Tudo Menos Economia

Por

Bagão Félix, Francisco Louçã e Ricardo Cabral

Francisco Louçã

22 de Agosto de 2014, 09:24

Por

Dürer nunca viu um rinoceronte

rinoceronteAlbrecht Dürer, o mestre do desenho e da gravura do início do século XVI, nunca viu um rinoceronte. Mas desenhou-o com toda a minúcia, a partir das descrições de viajantes que, maravilhados, explicaram a sua visão daquele porte, da altivez do animal. A mistura entre a imaginação e impressão era a bússola para aquele retrato. O que alguns contavam do que viram permitiu a Dürer ver para contar a todos como era um rinoceronte. Só vendo a gravura se passou a conhecer o animal. A raridade era comunicada pela visão do objecto único.
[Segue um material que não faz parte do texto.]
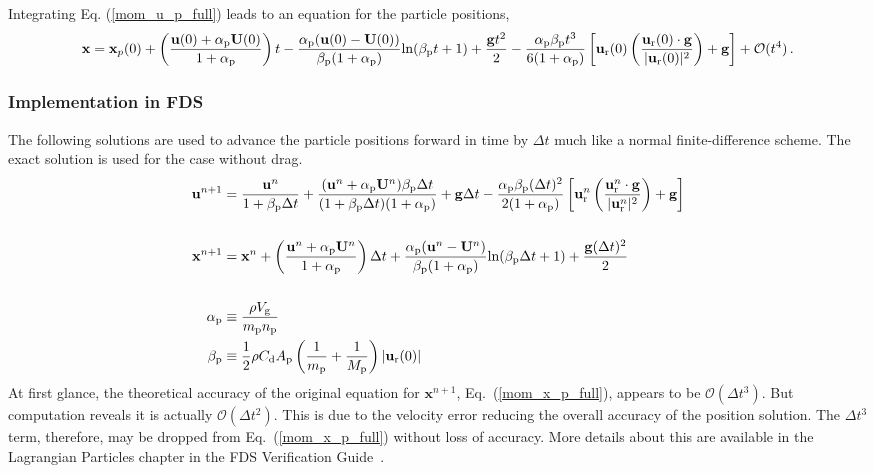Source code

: Integrating Eq. (\ref{mom_u_p_full}) leads to an equation for the particle positions,
\begin{align}
    \label{mom_x_p_full}
    \mathbf{x} = \mathbf{x}_{p}(0) + \left(\frac{\mathbf{u}(0) + \alpha_{\rm p} \mathbf{U}(0)}{1 + \alpha_{\rm p}}\right) t -
\frac{\alpha_{\rm p} (\mathbf{u}(0) - \mathbf{U}(0))}{\beta_{\rm p} (1 + \alpha_{\rm p})} \text{ln}(\beta_{\rm p} t + 1) +
\frac{\mathbf{g} t^2}{2} - \frac{\alpha_{\rm p} \beta_{\rm p} t^3}{6 (1 + \alpha_{\rm p})} \left[\mathbf{u}_{\text{r}}(0)
\left(\frac{\mathbf{u}_{\text{r}}(0) \cdot \mathbf{g}}{|\mathbf{u}_{\text{r}}(0)|^2}\right) + \mathbf{g}\right] + \mathcal{O}(t^4)
\,.
\end{align}

\subsubsection*{Implementation in FDS}

The following solutions are used to advance the particle positions forward in time by $\Delta t$ much like a normal
finite-difference scheme. The exact solution is used for the case without drag.
\begin{align}
    \mathbf{u}^{n+1} &= \frac{\mathbf{u}^n}{1 + \beta_{\rm p} \Delta t} + \frac{(\mathbf{u}^n + \alpha_{\rm p}
\mathbf{U}^n)\beta_{\rm p} \Delta t}{(1 + \beta_{\rm p} \Delta t)(1 + \alpha_{\rm p})} + \mathbf{g} \Delta t - \frac{\alpha_{\rm
p} \beta_{\rm p} (\Delta t)^2}{2 (1 + \alpha_{\rm p})} \left[\mathbf{u}_\text{r}^n \left(\frac{\mathbf{u}_\text{r}^n \cdot
\mathbf{g}}{|\mathbf{u}_\text{r}^n|^2}\right) + \mathbf{g}\right] \\
    & \notag \\
    \mathbf{x}^{n+1} &= \mathbf{x}^n + \left(\frac{\mathbf{u}^n + \alpha_{\rm p} \mathbf{U}^n}{1 + \alpha_{\rm p}}\right) \Delta t
+ \frac{\alpha_{\rm p} (\mathbf{u}^n - \mathbf{U}^n)}{\beta_{\rm p} (1 + \alpha_{\rm p})} \text{ln}(\beta_{\rm p} \Delta t + 1) +
\frac{\mathbf{g} (\Delta t)^2}{2} \\
    & \notag \\
    \alpha_{\rm p} &\equiv \frac{\rho V_{\rm g}}{m_{\rm p} n_{\rm p}} \notag \\
    \beta_{\rm p} &\equiv \frac{1}{2} \rho C_\text{d} A_{\rm p} \left(\frac{1}{m_{\rm p}} + \frac{1}{M_{\rm p}} \right)
|\mathbf{u}_{\text{r}}(0)| \notag
\end{align}
At first glance, the theoretical accuracy of the original equation for $\mathbf{x}^{n+1}$, Eq.~(\ref{mom_x_p_full}), appears to be
$\mathcal{O}(\Delta t^3)$. But computation reveals it is actually $\mathcal{O}(\Delta t^2)$. This is due to the velocity error
reducing the overall accuracy of the position solution. The $\Delta t^3$ term, therefore, may be dropped from
Eq.~(\ref{mom_x_p_full}) without loss of accuracy. More details about this are available in the Lagrangian Particles chapter in
the FDS Verification Guide~\cite{FDS_Verification_Guide}.


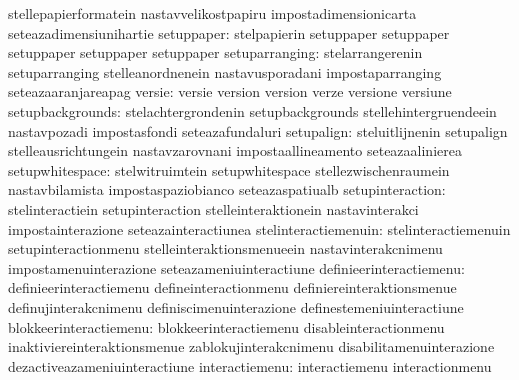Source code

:                                   stellepapierformatein            nastavvelikostpapiru
                                  impostadimensionicarta           seteazadimensiunihartie
setuppaper: stelpapierin  setuppaper
            setuppaper    setuppaper
            setuppaper    setuppaper
                  setuparranging: stelarrangerenin                 setuparranging
                                  stelleanordnenein                nastavusporadani
                                  impostaparranging                seteazaaranjareapag
                          versie: versie                           version
                                  version                          verze
                                  versione                         versiune
                setupbackgrounds: stelachtergrondenin              setupbackgrounds
                                  stellehintergruendeein           nastavpozadi
                                  impostasfondi                    seteazafundaluri
                      setupalign: steluitlijnenin                  setupalign
                                  stelleausrichtungein             nastavzarovnani
                                  impostaallineamento              seteazaalinierea
                 setupwhitespace: stelwitruimtein                  setupwhitespace
                                  stellezwischenraumein            nastavbilamista
                                  impostaspaziobianco              seteazaspatiualb
                setupinteraction: stelinteractiein                 setupinteraction
                                  stelleinteraktionein             nastavinterakci
                                  impostainterazione               seteazainteractiunea
            stelinteractiemenuin: stelinteractiemenuin             setupinteractionmenu
                                  stelleinteraktionsmenueein       nastavinterakcnimenu
                                  impostamenuinterazione           seteazameniuinteractiune
         definieerinteractiemenu: definieerinteractiemenu          defineinteractionmenu
                                  definiereinteraktionsmenue       definujinterakcnimenu
                                  definiscimenuinterazione         definestemeniuinteractiune
          blokkeerinteractiemenu: blokkeerinteractiemenu           disableinteractionmenu
                                  inaktiviereinteraktionsmenue     zablokujinterakcnimenu
                                  disabilitamenuinterazione        dezactiveazameniuinteractiune
                  interactiemenu: interactiemenu                   interactionmenu
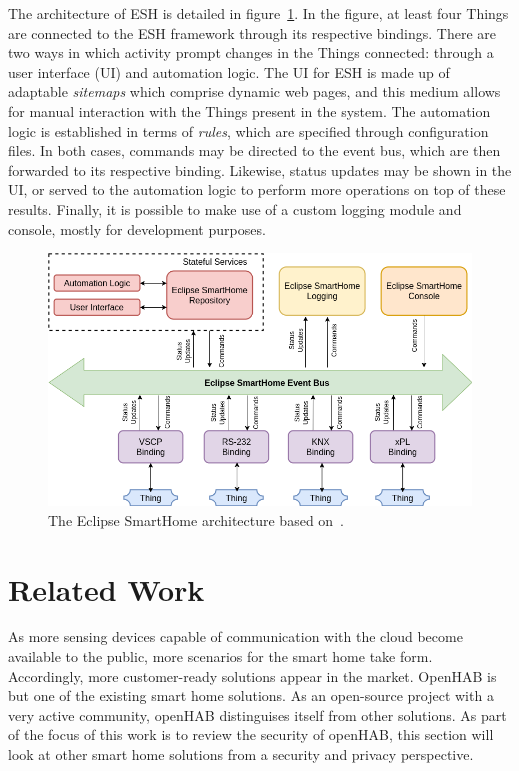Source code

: \documentclass[12pt]{article}
\newcommand{\TODO}{\todo[inline]}
\begin{document}
The architecture of ESH is detailed in figure~\ref{fig:esh_architecture}. In the figure, at least four Things are connected to the ESH framework through its respective bindings. There are two ways in which activity prompt changes in the Things connected: through a user interface (UI) and automation logic. The UI for ESH is made up of adaptable \emph{sitemaps} which comprise dynamic web pages, and this medium allows for manual interaction with the Things present in the system. The automation logic is established in terms of \emph{rules}, which are specified through configuration files. In both cases, commands may be directed to the event bus, which are then forwarded to its respective binding. Likewise, status updates may be shown in the UI, or served to the automation logic to perform more operations on top of these results. Finally, it is possible to make use of a custom logging module and console, mostly for development purposes.

\begin{figure} [ht] 
\begin{center}
\includegraphics[width=\textwidth]{esh_architecture}
\caption{The Eclipse SmartHome architecture based on~\cite{esh_02}.}
\label{fig:esh_architecture}
\end{center}
\end{figure}

\clearpage
\section{Related Work}
\label{sec:related}
\TODO{SUMMARY}
As more sensing devices capable of communication with the cloud become available to the public, more scenarios for the smart home take form. Accordingly, more customer-ready solutions appear in the market. OpenHAB is but one of the existing smart home solutions. As an open-source project with a very active community, openHAB distinguises itself from other solutions. As part of the focus of this work is to review the security of openHAB, this section will look at other smart home solutions from a security and privacy perspective. 
\end{document}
A visão tornou-se desde então torrencial, ruidosa, penetrante. Agora vemos tudo. Os animais do National Geographic, as anacondas no Amazonas, as neves do Quilimanjaro, as vítimas do terramoto no Irão, os prédios esventrados em Gaza. Vemos o presente e vemos o passado. As praias de Iwo Jima, as pontes de Madison County, o que sonhamos e o que sonharemos. Vemos tudo. Mas sabemos como é o rinoceronte? Ou falta-nos, como a Dürer, o pormenor que só o conhecimento sabe? Será que vemos a armadura e não a vulnerabilidade, o fato e não a pessoa, o ser e não a essência?

Ou, mais, ver tudo é saber tudo? Dürer não tinha essa pretensão e por isso, obsessivamente, continuava o seu trabalho de ouvir, ver, perceber e interpretar.

 

Comentários

  1. Professor,
    Apetece-me pegar no texto e interpretá-lo assim:
    Um dia, tivemos um governo que chegou ao poder pelo voto, como manda a democracia.
    Extasiados pela corrente que devassava (e ainda devassa) esta Europa, infligiram aos portugueses, em particular, os maiores sacrifícios, fazendo crer que essa era a penitência adequada ao pecado cometido pelo viver acima das possibilidades durante tantos anos! Sem conhecerem a razão do problema, acreditavam piamente na solução proposta da troika: cortar salários, retirar direitos sociais, despedir. Verdadeiros mestres estes! Incapazes de ver a miséria à sua volta, acreditavam nas palavras que de fora lhe traziam, que alguns videntes diziam que seria o caminho para o sucesso. O desenho, está à vista.

  2. Oi,
    mas fato está por facto ou por fato
    havias era de reproduzir outra vez aquela historia da fac. d direito sob título do papa económico. do sinal gravado, a impressão…
    horribilis . é como lanças; como chagas – autêntica fase /modo do inefável

    há discursos que haviam de pagar imposto
    esse foi um deles

  3. Apesar de estar fora do tema gostaria de colocar uma questão: Qual é a Sua opinião sobre a Corporação Mondragon? Coloco esta questão pelo facto de ter “ouvido falar” e visto na Internet que é a maior empresa do país basco e funciona num modelo social alternativo ao das sociedades anónimas.

    1. Não conheço o suficiente para dar uma opinião fundamentada, vou ler sobre o assunto.

  4. Li algures que o Dürer foi testemunha da embaixada do rei de Portugal ao papa, e que esta incluiria entre outros um rinoceronte. Independentemente disso, o desenho é maravilhoso e o Dürer um grande artista.